Buildings wouldn't necessarily be tacked on to the end of build queues even if they're great, but it would be nice to not have to wince every time I build a building somewhere. Civ 5 would be a lot more appealing to me if, instead of punishing you for everything you try to do, they made it a choice between viable bonuses.
It's still better than Civ 3 in that cities other than your capitol don't have to deal with corruption, but even the early buildings essentially punish you for building them, resulting in the best strategy being lots of cities with light infrastructure, a problem only compounded by:
1) The piss-poor return on most advanced buildings and special buildings; and
2) As DaveGold points out, the generally terrible scaling of buildings by era.

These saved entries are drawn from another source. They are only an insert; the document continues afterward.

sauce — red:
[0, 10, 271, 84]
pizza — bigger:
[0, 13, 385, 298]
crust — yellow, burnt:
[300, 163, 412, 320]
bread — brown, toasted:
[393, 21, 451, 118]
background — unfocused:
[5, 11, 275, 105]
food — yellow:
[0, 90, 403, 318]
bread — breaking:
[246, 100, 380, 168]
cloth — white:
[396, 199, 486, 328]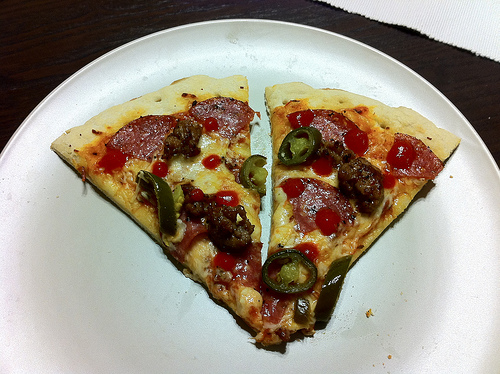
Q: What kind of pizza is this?
A: Pepperoni.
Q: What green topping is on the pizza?
A: Hot peppers.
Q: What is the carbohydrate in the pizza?
A: Crust.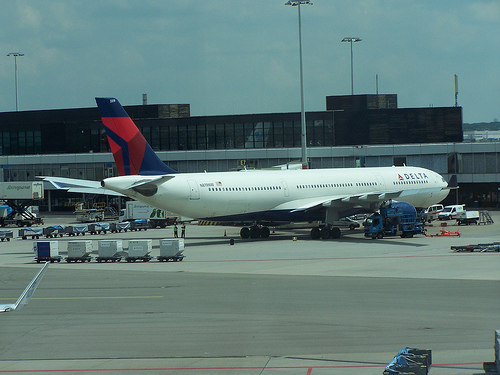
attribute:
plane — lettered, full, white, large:
[36, 95, 462, 239]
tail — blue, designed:
[35, 96, 179, 215]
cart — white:
[156, 238, 188, 262]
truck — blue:
[361, 201, 428, 240]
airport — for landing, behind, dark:
[0, 93, 498, 215]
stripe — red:
[2, 360, 494, 374]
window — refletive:
[323, 116, 337, 147]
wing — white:
[276, 175, 463, 213]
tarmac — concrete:
[2, 210, 497, 371]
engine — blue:
[323, 196, 395, 218]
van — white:
[438, 202, 467, 221]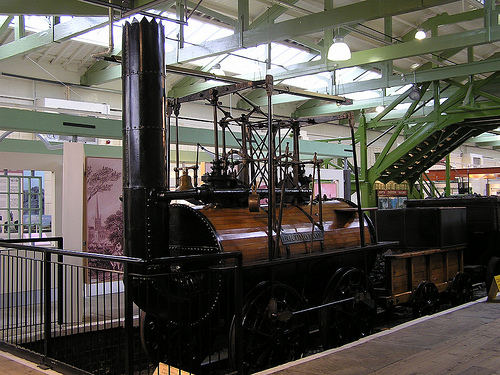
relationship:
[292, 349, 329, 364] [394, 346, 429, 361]
lines in pathway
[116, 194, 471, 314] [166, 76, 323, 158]
train in shed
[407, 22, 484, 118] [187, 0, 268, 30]
beams on ceiling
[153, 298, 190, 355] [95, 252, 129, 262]
poles on rail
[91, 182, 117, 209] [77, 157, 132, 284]
picture in frame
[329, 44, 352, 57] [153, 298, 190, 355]
lights on poles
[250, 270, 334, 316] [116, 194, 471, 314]
engine on train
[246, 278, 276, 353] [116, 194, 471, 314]
wheel of train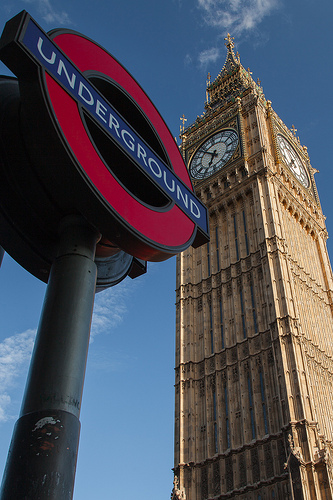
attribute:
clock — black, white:
[187, 125, 239, 179]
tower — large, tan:
[170, 30, 332, 499]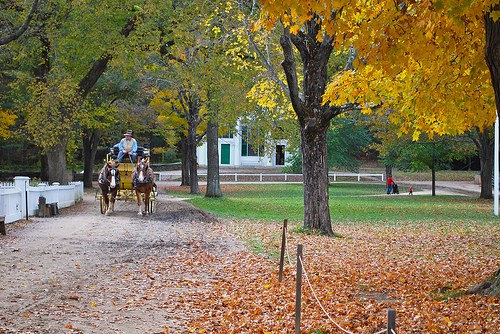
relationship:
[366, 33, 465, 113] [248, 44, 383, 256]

Bandobras Took said:Right now, every building I build usually means a tile that must be a Trade Post instead of something else. Every Scout I build will be costing me approximately the budget of an entire education system for a major city by the time the modern era rolls around.
Bandobras Took said:The main problem is, if I know that a Worshop isn't going to give me that great a result early, I'm not going to unlock Workshops early. I might do it as a sideline to some other thing like Rifling, but the assumption that you'll have nothing to build but workshops is based on the assumption that you'll bother unlocking the tech in the first place. This is around the same time you'll have access to Currency, to Engineering for Lumber Mills, and even Theology on your way to unlocking Education.
Bandobras Took said:Or let me put it another way: how badly would it unbalance the game if there were no maintenance costs for buildings whatsoever and we limited rushbuying to units? If the only limitation on buildings were need and a production cost, would every building end up in every city, or would you still find specialization -- research cities with lots of farms, cash cities to pay for the military that your production cities are pumping, etc.?
Too, you still have to back up your assertion that the Workshop isn't worth building when you have nothing else relevant to build, and a bunch of buildings you want to build further down the line. I mean, what do you build? Units? Wealth? Research?
OR, you can tech Metal Casting first, build the Workshop while teching Currency, then build the Market, then the University.
Alright. Let's talk about the stadium. I happen to agree with you that this is a very situational and specialized buildings, but how is this necessarily the developers "being afraid of putting power in the hands of the players?" Exactly what are they afraid of, here? That the players will use the in-game stadium to, er, divest the developers of Diet Coke? Empty their bank accounts? Pose physical harm to them?